──────── Source

Sender: linux-kernel-owner@vger.kernel.org
Precedence: bulk
List-ID: <linux-kernel.vger.kernel.org>
X-Mailing-List: linux-kernel@vger.kernel.org

On Fri, May 24, 2019 at 11:28 AM Peter Oskolkov <posk@posk.io> wrote:
>
> On Fri, May 24, 2019 at 8:15 AM Dave Chiluk <chiluk+linux@indeed.com> wrote:
> >
> > On Fri, May 24, 2019 at 9:32 AM Phil Auld <pauld@redhat.com> wrote:
> > > On Thu, May 23, 2019 at 02:01:58PM -0700 Peter Oskolkov wrote:
> >
> > > > If the machine runs at/close to capacity, won't the overallocation
> > > > of the quota to bursty tasks necessarily negatively impact every other
> > > > task? Should the "unused" quota be available only on idle CPUs?
> > > > (Or maybe this is the behavior achieved here, and only the comment and
> > > > the commit message should be fixed...)
> > > >
> > >
> > > It's bounded by the amount left unused from the previous period. So
> > > theoretically a process could use almost twice its quota. But then it
> > > would have nothing left over in the next period. To repeat it would have
> > > to not use any that next period. Over a longer number of periods it's the
> > > same amount of CPU usage.
> > >
> > > I think that is more fair than throttling a process that has never used
> > > its full quota.
> > >
> > > And it removes complexity.
> > >
> > > Cheers,
> > > Phil
> >
> > Actually it's not even that bad.  The overallocation of quota to a
> > bursty task in a period is limited to at most one slice per cpu, and
> > that slice must not have been used in the previous periods.  The slice
> > size is set with /proc/sys/kernel/sched_cfs_bandwidth_slice_us and
> > defaults to 5ms.  If a bursty task goes from underutilizing quota to
> > using it's entire quota, it will not be able to burst in the
> > subsequent periods.  Therefore in an absolute worst case contrived
> > scenario, a bursty task can add at most 5ms to the latency of other
> > threads on the same CPU.  I think this worst case 5ms tradeoff is
> > entirely worth it.
> >
> > This does mean that a theoretically a poorly written massively
> > threaded application on an 80 core box, that spreads itself onto 80
> > cpu run queues, can overutilize it's quota in a period by at most 5ms
> > * 80 CPUs in a sincle period (slice * number of runqueues the
> > application is running on).  But that means that each of those threads
> >  would have had to not be use their quota in a previous period, and it
> > also means that the application would have to be carefully written to
> > exacerbate this behavior.
> >
> > Additionally if cpu bound threads underutilize a slice of their quota
> > in a period due to the cfs choosing a bursty task to run, they should
> > theoretically be able to make it up in the following periods when the
> > bursty task is unable to "burst".

────────────────
──────── Entries provided

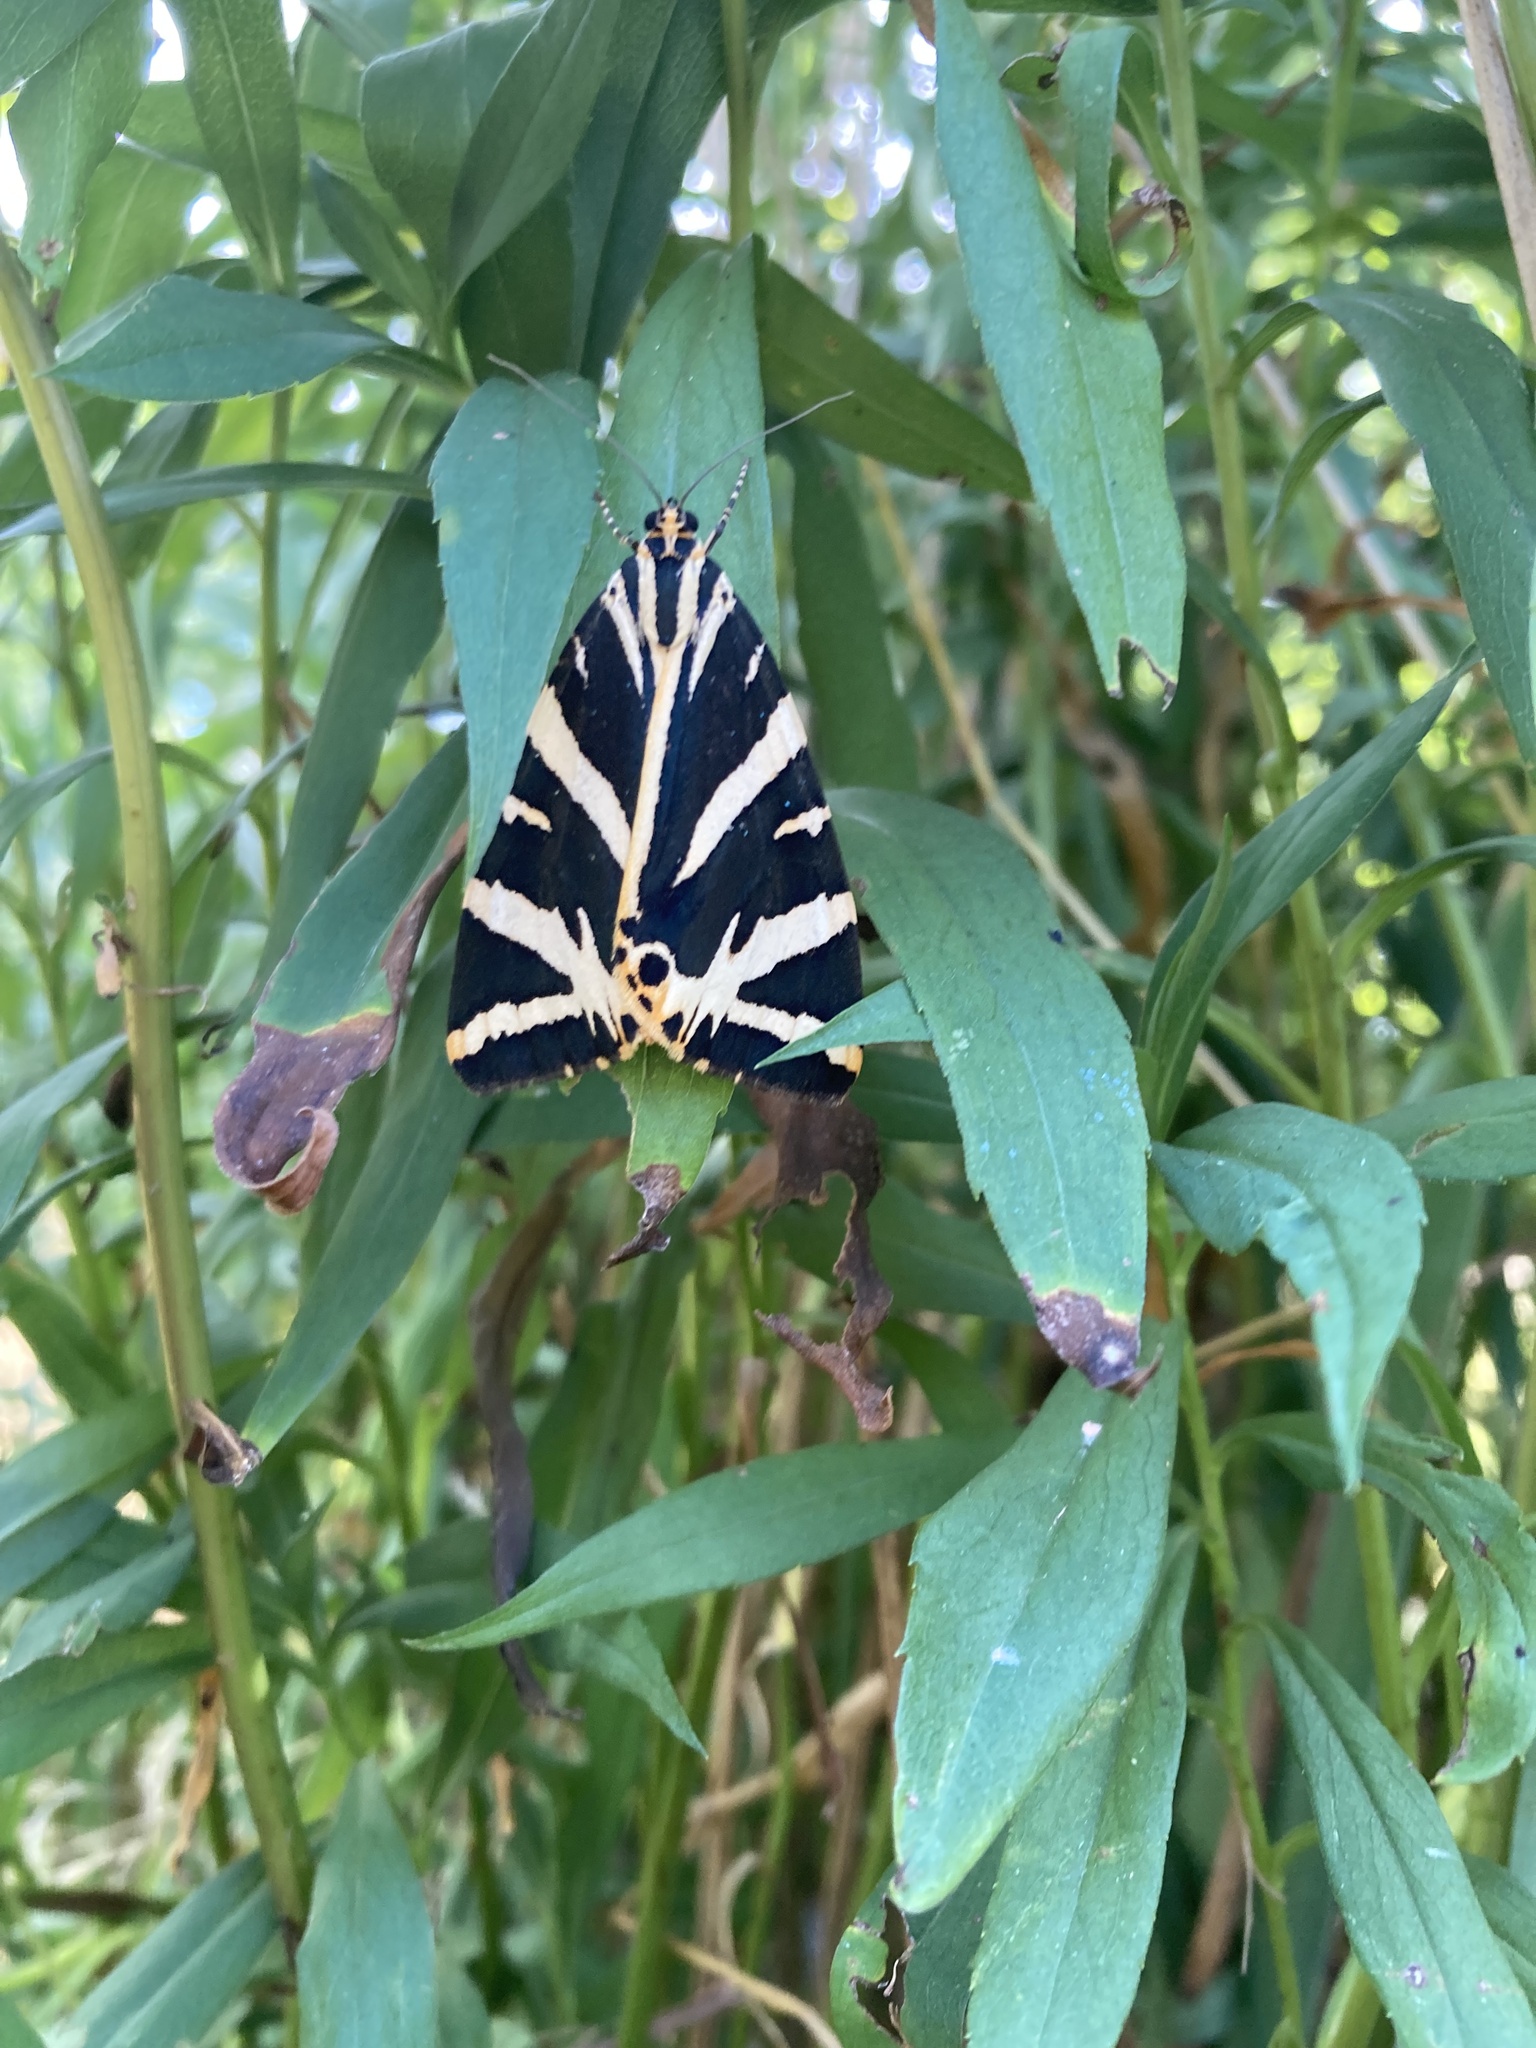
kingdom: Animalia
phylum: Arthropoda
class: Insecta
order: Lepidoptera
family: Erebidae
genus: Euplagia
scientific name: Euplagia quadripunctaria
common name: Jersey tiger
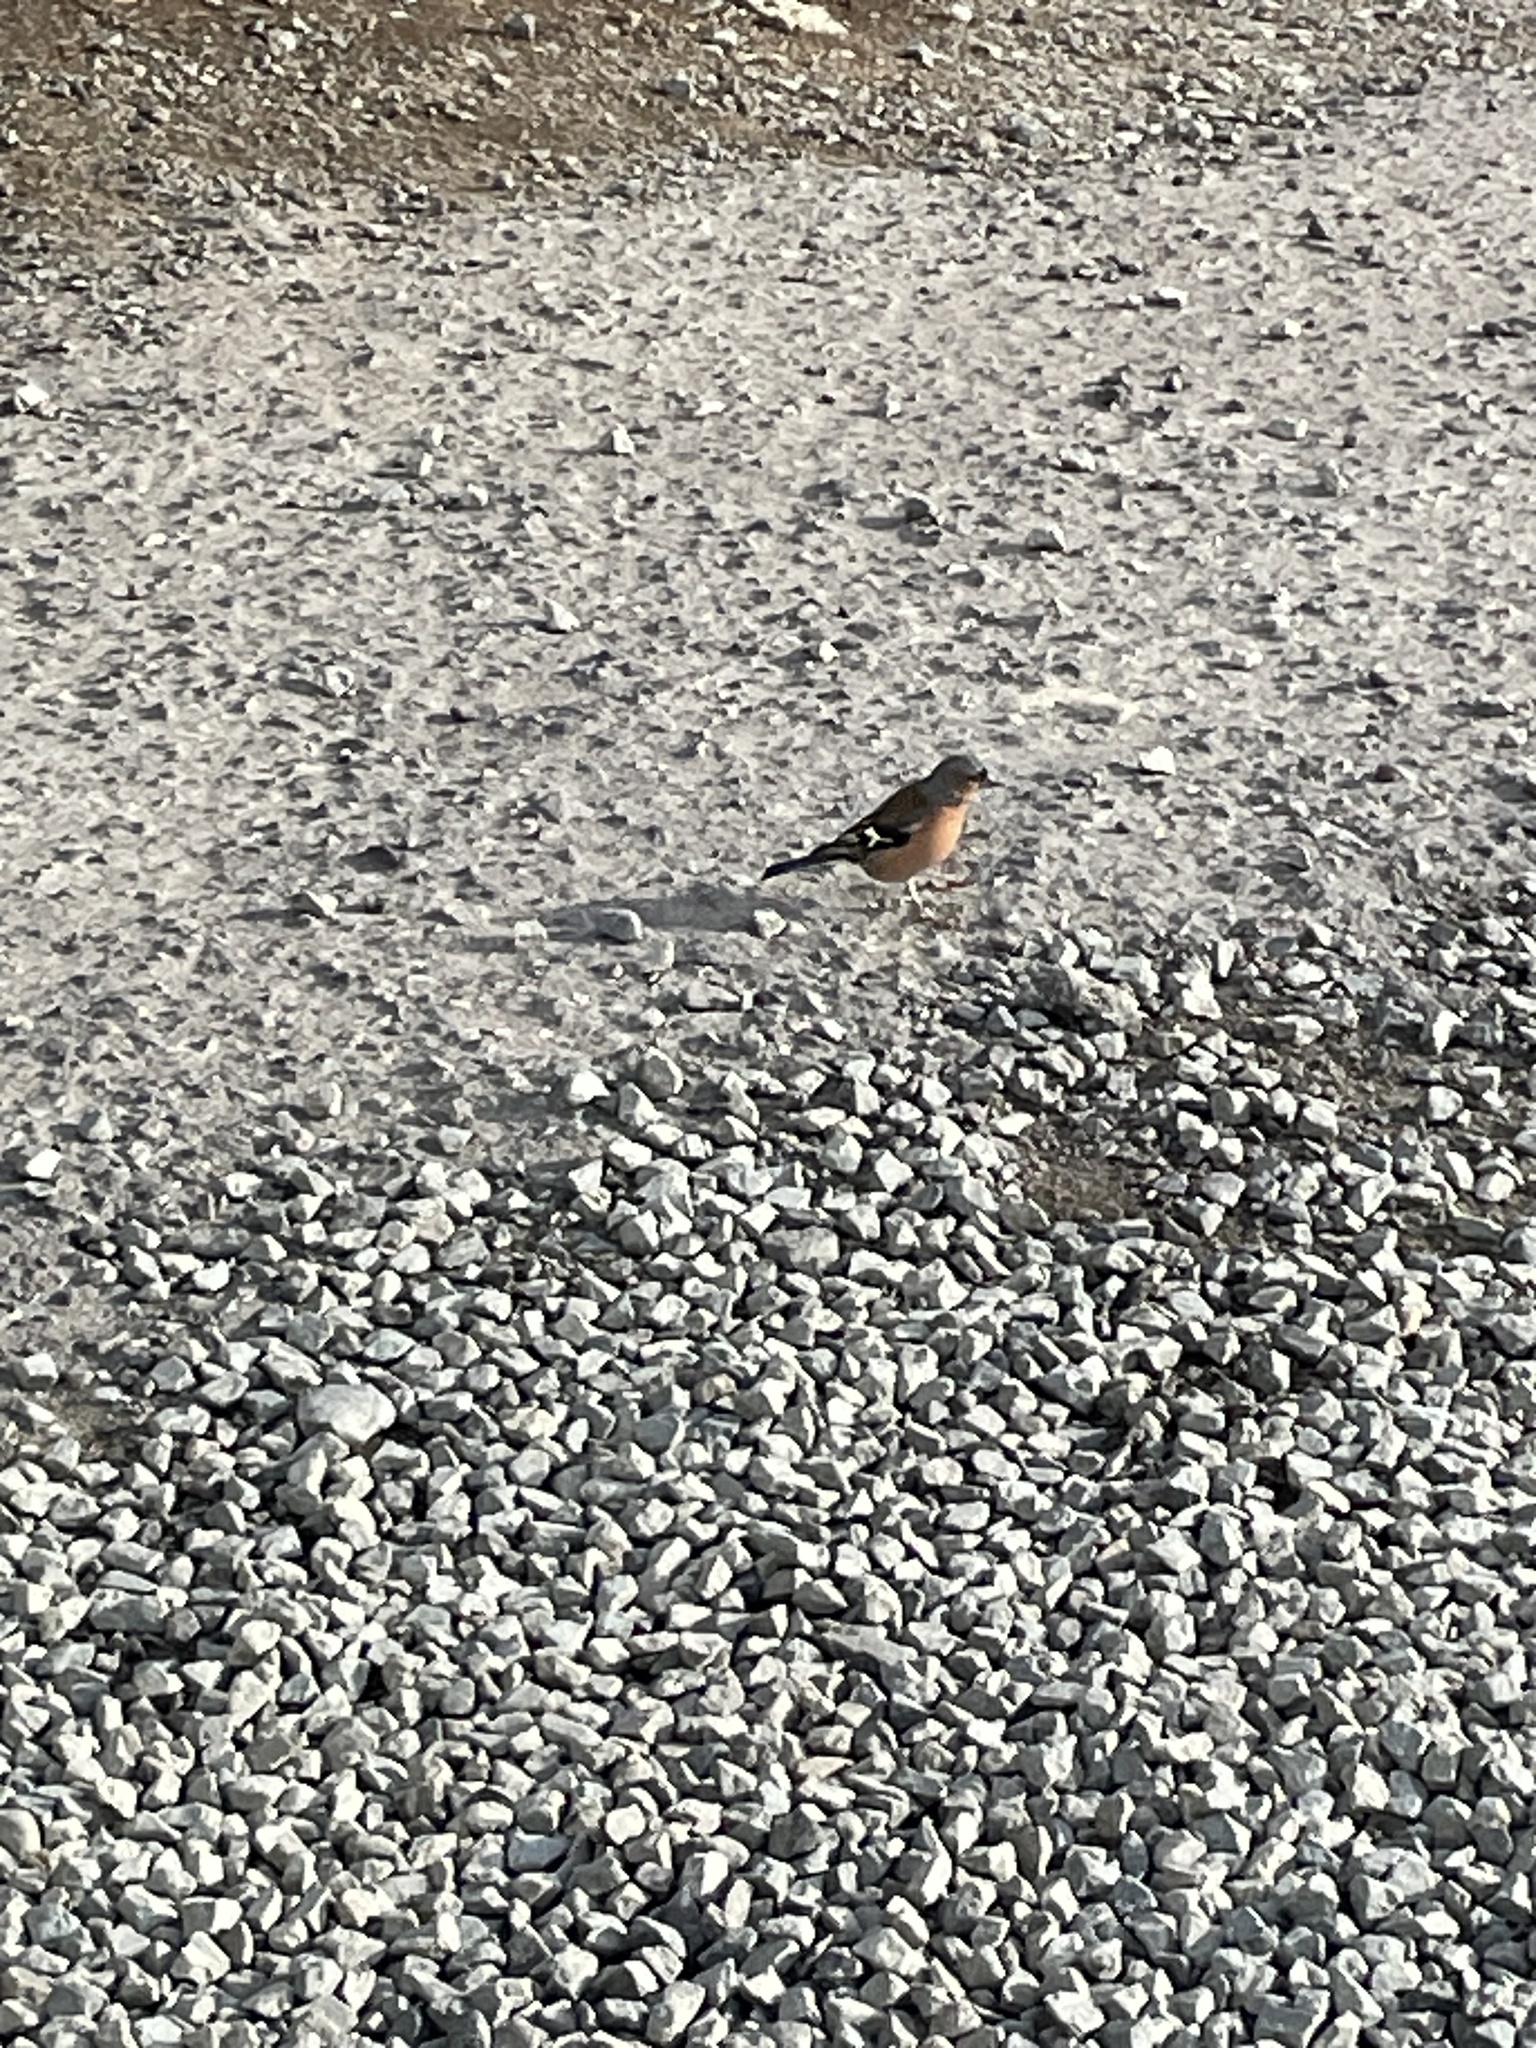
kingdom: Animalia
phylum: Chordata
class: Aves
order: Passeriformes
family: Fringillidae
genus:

────────────────

#### Exercise:
From the kernel mailing list thread above, list every date and time that appears in a line ending with "wrote:".

#### Result for this exercise:
- Fri, May 24, 2019 at 11:28 AM
- Fri, May 24, 2019 at 8:15 AM
- Fri, May 24, 2019 at 9:32 AM
- Thu, May 23, 2019 at 02:01:58PM -0700